Wijsheid van Soloman

volgens

Jack van Ommen

Solo Wereldzeilen in goed gezelschap

Please, give me your honest/frank feedback. I need your help. I have tested it on just a few and the younger of them tell me that Salomo/Solomon do not register at all. So, I may need to drop that part.

But I feel reasonable good about the title. It has not been used in any other books.

I went to mass this morning at the Haarlem cathedral, Sint Bavo. There was a baptism of a lovely baby girl. The mother and her twin brother and parents had been housed in the cathedral’s rectory over twenty years ago as political refugees from Syria. Hart warming. The cathedral’s boy choir sang. Sorry girls, but they are much better than the girl choir of the previous Sunday.

Next Sunday I sing with the Augustinus church choir. They are short on tenors for this service. I will rehearse this Wednesday. The mass choral part is from Missa Pontificalis of Lorenzo Perosi. This is brand new to me. Wish me luck, please. But from what I have listened to in audio it is gorgeous and excited to do well.   For the communion we sing O, Salutaris Hostia from Edward Elgar which I have sung before. Then on Monday evening I show slides of part of the 9 year voyage and the shipwreck to my friends in the choir and possibly some of the Parishioners.

The first reading in today’s service is from Isaiah 58: 7-10

verse 7: Is it not to share your food with the hungry and to provide the poor wanderer with shelter? 

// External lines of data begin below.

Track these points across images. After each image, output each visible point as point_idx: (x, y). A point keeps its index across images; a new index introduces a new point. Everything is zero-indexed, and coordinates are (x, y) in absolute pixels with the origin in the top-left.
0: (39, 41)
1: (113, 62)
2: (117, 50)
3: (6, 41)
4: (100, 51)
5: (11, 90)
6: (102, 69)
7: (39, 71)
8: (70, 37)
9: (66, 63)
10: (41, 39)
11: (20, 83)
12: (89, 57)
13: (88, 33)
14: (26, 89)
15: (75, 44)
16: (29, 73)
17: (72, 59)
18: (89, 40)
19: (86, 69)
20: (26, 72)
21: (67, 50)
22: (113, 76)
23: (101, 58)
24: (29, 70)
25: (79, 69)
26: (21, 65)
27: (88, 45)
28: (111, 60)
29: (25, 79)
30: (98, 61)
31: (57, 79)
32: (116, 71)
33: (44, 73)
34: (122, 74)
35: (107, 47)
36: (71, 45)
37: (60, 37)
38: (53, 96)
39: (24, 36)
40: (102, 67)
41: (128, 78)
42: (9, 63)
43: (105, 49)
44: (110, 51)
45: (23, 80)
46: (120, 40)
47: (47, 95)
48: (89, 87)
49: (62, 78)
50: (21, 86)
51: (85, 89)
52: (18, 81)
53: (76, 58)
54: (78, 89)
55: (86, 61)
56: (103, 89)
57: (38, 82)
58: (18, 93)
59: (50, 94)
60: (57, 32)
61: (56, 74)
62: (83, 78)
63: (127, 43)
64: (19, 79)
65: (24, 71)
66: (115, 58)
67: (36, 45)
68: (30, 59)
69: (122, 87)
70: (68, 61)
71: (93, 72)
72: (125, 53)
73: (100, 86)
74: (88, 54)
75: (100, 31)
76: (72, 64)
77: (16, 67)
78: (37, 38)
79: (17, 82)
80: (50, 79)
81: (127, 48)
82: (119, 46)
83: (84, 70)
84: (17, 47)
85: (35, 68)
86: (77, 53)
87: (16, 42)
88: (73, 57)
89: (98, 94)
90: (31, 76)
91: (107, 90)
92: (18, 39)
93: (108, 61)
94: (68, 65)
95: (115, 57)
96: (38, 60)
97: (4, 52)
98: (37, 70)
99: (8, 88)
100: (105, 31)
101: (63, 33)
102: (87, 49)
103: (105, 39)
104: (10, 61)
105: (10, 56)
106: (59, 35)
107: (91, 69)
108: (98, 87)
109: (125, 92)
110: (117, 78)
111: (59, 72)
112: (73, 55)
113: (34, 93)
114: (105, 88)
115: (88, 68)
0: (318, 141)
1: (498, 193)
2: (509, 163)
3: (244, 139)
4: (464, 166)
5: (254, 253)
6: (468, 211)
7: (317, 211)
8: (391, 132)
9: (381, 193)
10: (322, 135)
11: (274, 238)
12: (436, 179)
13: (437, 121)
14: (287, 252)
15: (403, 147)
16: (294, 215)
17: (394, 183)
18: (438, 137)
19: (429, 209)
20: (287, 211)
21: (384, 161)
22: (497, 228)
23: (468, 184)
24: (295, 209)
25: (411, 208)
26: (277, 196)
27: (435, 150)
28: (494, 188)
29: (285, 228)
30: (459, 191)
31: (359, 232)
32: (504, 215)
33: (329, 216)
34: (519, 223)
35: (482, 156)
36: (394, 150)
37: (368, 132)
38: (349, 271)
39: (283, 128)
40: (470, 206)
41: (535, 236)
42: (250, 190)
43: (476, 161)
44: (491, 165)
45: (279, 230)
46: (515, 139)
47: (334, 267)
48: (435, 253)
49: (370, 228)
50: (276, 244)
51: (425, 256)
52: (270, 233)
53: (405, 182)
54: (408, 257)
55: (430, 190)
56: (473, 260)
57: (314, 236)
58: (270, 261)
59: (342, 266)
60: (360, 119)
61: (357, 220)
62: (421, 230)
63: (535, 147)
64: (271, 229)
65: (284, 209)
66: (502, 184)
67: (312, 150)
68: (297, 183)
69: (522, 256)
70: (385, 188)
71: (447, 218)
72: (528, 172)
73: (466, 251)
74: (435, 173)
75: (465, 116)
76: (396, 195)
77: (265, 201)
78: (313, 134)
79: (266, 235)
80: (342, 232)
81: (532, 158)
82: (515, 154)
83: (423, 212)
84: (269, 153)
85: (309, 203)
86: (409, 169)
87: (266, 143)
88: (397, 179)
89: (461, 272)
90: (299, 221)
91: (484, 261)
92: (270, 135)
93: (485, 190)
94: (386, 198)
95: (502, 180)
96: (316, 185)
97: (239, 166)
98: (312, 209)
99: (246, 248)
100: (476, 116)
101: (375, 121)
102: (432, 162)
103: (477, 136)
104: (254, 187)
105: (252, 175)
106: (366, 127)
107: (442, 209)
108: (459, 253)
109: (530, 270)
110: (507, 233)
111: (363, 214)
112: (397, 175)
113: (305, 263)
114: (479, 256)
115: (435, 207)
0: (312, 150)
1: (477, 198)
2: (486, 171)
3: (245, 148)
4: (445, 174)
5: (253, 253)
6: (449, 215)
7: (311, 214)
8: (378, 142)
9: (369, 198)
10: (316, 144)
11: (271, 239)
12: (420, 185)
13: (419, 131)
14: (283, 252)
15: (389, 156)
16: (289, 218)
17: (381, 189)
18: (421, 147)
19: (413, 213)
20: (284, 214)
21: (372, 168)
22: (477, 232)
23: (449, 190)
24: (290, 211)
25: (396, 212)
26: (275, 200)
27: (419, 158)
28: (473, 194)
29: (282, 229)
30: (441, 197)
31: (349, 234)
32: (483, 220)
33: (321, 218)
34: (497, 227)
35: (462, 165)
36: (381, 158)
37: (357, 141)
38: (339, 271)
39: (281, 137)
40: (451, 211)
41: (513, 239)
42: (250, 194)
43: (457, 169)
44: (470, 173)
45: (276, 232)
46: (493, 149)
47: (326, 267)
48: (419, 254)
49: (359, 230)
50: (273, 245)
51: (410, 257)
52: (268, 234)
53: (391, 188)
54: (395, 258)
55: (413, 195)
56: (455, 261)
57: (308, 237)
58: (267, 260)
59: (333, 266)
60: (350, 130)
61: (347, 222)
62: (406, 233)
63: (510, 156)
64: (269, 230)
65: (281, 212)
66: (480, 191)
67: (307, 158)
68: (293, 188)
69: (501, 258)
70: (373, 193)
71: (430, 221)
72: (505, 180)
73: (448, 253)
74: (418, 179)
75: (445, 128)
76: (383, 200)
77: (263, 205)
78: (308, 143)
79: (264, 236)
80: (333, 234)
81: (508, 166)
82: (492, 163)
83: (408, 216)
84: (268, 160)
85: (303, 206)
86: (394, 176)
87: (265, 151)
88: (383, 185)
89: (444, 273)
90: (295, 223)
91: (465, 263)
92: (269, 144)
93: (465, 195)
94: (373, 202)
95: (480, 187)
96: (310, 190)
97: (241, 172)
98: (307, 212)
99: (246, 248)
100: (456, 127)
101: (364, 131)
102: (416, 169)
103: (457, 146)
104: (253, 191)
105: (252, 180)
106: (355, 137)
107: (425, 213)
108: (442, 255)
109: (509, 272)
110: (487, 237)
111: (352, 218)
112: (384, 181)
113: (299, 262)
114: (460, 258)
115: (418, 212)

So, remember this when I come knocking. God, placed me homeless in your midst so that you can shelter me. But, jest aside, it was another service that makes my week. The little girl’s name was something like Lucinda or Lucera, meaning Light, and the gospel was from Matthew 5. “You are the Light of the World”.

 

 

 

Sunday February 2nd. Simeon’s Canticle

Sunday, February 2nd, 2014

This Sunday Christians commemorate the presentation of Mary to make an offering of two doves in the temple as the Jewish ritual prescribed for women 40 days after the baby’s birth. Then the 87 year old Simeon takes the baby Jesus in his arms and sings his canticle “Nunc Dimitis servum tuum”. Now master let your servant go. Simeon is ready to die and Jesus has his short live ahead. At the end of the service at the Haarlem St. Bavo cathedral I had a very special encounter with the lady who sat next to me in the pew. Nicole from Calgary, Alberta who grew up in Montreal. Her husband has a temporary teaching assignment here for the personnel of one of the largest North American construction and defense contractors. They have traveled extensively and seen some very interesting parts of the world. And she and her husband share with me the same awe of  God’s creation. These are the encounters that make a day special.

Later in the afternoon this (almost) 77 year old got to hold the 6 months old Kai first born baby boy to my niece Jonneke, daughter of (my cousin) Gido and Riet van Ommen.